Приведённый фрагмент:
Лев Копелев - Мы жили в Москве
Он писал о Квитко:
««На хлебах у голода» прошла вся его горькая молодость… Он выстрадал свой оптимизм, который, конечно, не имел ничего общего с оптимизмом Панглосса, нарочно закрывавшего глаза на «свинцовые мерзости» жизни и готового ликовать даже там, где нужно бы вопить от негодования и злобы».
Это и о Чуковском. О его голодной молодости, о его выстраданном оптимизме.
Он писал о Луначарском:
«Я видел, как он слушал Блока (когда Александр Александрович читал свою поэму «Возмездие»), как слушал Маяковского, как слушал какого-то неведомого мне драматурга, написавшего историческую драму в стихах: так слушают поэтов лишь поэты. Я любил наблюдать его в эти минуты».
«Я любил читать Репину вслух. Он слушал всеми порами, не пропуская ни одной запятой, вскрикивая в особо горячих местах».
Именно так сам Корней Чуковский воспринимал прозу, стихи, публицистику. Он слушал именно так, как его «герои» — Луначарский и Репин.

Задание A:
Ответьте по фрагменту на вопросы:
(i) С чьим оптимизмом сопоставляется оптимизм Квитко?
(ii) Какую поэму читал Блок, когда его слушал Луначарский?
(iii) Кого в последнем абзаце называют «героями» Чуковского?

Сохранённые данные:
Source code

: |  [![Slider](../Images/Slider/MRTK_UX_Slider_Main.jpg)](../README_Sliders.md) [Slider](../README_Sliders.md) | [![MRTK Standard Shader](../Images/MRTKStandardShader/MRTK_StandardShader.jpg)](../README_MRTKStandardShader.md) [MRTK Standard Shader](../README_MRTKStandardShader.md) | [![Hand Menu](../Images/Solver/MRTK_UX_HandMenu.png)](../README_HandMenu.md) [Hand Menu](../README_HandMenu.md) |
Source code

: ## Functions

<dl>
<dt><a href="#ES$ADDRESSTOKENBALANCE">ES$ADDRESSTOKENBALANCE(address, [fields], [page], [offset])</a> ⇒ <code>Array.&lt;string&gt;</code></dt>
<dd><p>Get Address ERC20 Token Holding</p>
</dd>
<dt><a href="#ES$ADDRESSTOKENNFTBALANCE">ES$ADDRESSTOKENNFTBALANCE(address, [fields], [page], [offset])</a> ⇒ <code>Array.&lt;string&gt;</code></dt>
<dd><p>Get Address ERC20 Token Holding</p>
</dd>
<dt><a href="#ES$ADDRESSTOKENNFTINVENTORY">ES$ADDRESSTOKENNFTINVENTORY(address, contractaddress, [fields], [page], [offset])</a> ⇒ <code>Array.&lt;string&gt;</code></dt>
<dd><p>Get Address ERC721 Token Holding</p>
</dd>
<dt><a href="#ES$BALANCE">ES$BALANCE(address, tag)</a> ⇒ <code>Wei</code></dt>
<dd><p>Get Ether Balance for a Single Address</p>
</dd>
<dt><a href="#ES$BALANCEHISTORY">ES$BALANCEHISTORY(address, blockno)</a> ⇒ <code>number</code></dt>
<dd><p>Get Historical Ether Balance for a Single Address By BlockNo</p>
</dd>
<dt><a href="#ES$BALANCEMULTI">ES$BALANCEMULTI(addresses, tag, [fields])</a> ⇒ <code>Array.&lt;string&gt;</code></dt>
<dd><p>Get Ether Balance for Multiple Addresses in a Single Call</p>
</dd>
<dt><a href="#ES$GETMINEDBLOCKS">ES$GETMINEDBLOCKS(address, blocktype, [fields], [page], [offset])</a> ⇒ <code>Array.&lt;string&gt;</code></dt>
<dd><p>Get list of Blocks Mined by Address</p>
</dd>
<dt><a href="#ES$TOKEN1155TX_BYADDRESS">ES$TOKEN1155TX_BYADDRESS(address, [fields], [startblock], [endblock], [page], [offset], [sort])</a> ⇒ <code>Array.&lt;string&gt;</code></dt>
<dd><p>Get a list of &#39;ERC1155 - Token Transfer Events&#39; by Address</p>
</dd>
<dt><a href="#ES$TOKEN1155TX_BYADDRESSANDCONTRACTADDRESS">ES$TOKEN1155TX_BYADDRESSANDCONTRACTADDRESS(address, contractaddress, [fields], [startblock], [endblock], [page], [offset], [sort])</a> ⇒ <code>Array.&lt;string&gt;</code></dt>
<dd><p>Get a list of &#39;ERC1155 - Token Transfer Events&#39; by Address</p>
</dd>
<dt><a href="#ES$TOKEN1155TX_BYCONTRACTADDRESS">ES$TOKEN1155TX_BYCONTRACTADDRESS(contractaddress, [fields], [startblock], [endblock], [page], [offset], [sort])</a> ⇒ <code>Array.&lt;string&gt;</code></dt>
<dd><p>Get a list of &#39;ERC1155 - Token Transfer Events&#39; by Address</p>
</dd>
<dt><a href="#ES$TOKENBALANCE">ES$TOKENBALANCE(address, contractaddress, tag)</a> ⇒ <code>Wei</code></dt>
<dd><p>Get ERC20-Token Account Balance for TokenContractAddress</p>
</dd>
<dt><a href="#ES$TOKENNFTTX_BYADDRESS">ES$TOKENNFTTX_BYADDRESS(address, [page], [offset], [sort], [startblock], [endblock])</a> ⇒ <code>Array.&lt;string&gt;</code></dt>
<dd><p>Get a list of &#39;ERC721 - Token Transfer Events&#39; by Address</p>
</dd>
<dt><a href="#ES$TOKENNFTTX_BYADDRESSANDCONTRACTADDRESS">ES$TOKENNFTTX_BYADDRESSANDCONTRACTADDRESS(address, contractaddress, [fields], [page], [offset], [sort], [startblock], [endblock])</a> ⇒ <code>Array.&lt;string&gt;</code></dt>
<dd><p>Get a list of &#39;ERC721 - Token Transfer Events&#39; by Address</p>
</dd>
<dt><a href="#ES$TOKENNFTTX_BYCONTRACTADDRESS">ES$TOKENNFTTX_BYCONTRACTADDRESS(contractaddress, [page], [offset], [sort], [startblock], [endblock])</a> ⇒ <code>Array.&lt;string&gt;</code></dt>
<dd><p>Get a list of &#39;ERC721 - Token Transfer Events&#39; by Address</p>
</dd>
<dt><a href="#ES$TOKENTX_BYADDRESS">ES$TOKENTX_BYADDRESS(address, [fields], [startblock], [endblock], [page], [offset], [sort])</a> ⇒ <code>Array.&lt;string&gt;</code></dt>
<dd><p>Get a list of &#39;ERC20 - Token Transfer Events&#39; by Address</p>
--
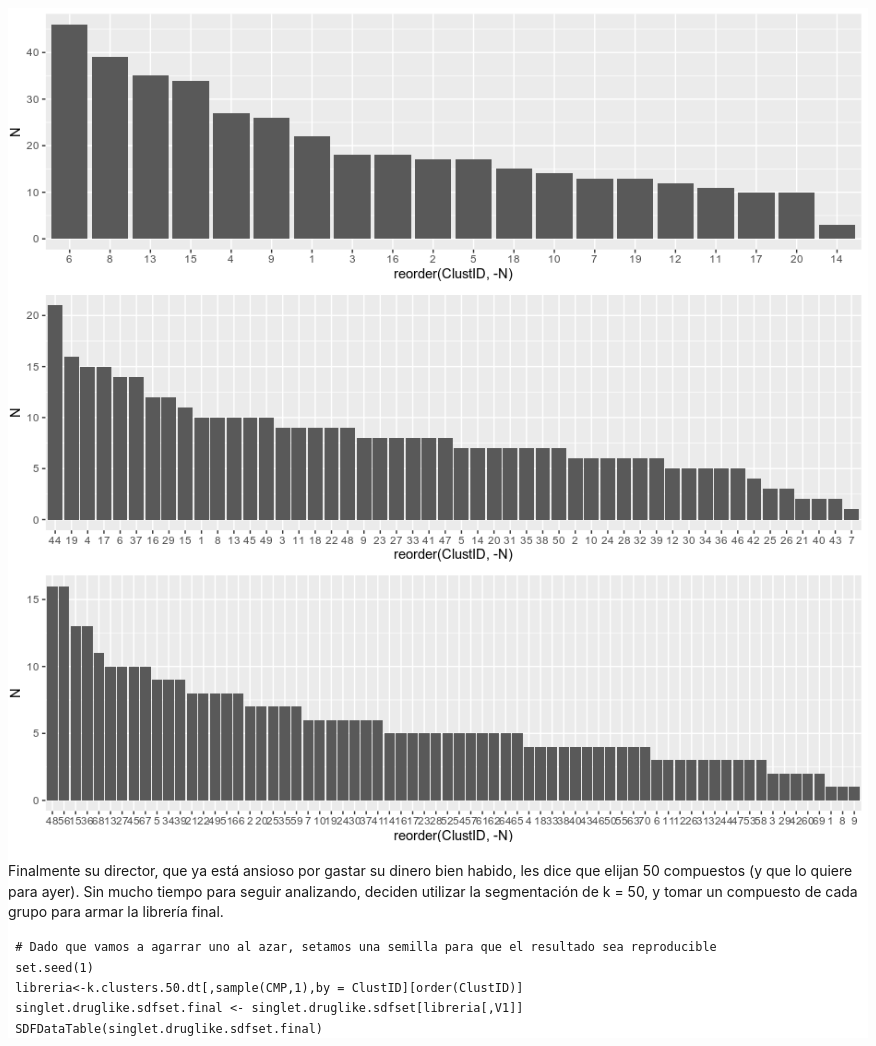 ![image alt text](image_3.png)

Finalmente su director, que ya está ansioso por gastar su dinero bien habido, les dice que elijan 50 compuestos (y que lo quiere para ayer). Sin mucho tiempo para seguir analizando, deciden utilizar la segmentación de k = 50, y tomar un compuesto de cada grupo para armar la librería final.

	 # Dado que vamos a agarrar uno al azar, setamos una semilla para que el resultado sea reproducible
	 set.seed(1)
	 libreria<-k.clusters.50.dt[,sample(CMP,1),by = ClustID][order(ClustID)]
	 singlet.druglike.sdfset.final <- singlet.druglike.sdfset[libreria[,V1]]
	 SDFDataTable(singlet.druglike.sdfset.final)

Задание B: Отфильтруйте записи: перепишите все строки, где встречается слово «para».

Письменное решение A:
(i) С оптимизмом Панглосса, с которым он не имел ничего общего.
(ii) «Возмездие».
(iii) Луначарского и Репина.

Письменное решение B:
Finalmente su director, que ya está ansioso por gastar su dinero bien habido, les dice que elijan 50 compuestos (y que lo quiere para ayer). Sin mucho tiempo para seguir analizando, deciden utilizar la segmentación de k = 50, y tomar un compuesto de cada grupo para armar la librería final.
	 # Dado que vamos a agarrar uno al azar, setamos una semilla para que el resultado sea reproducible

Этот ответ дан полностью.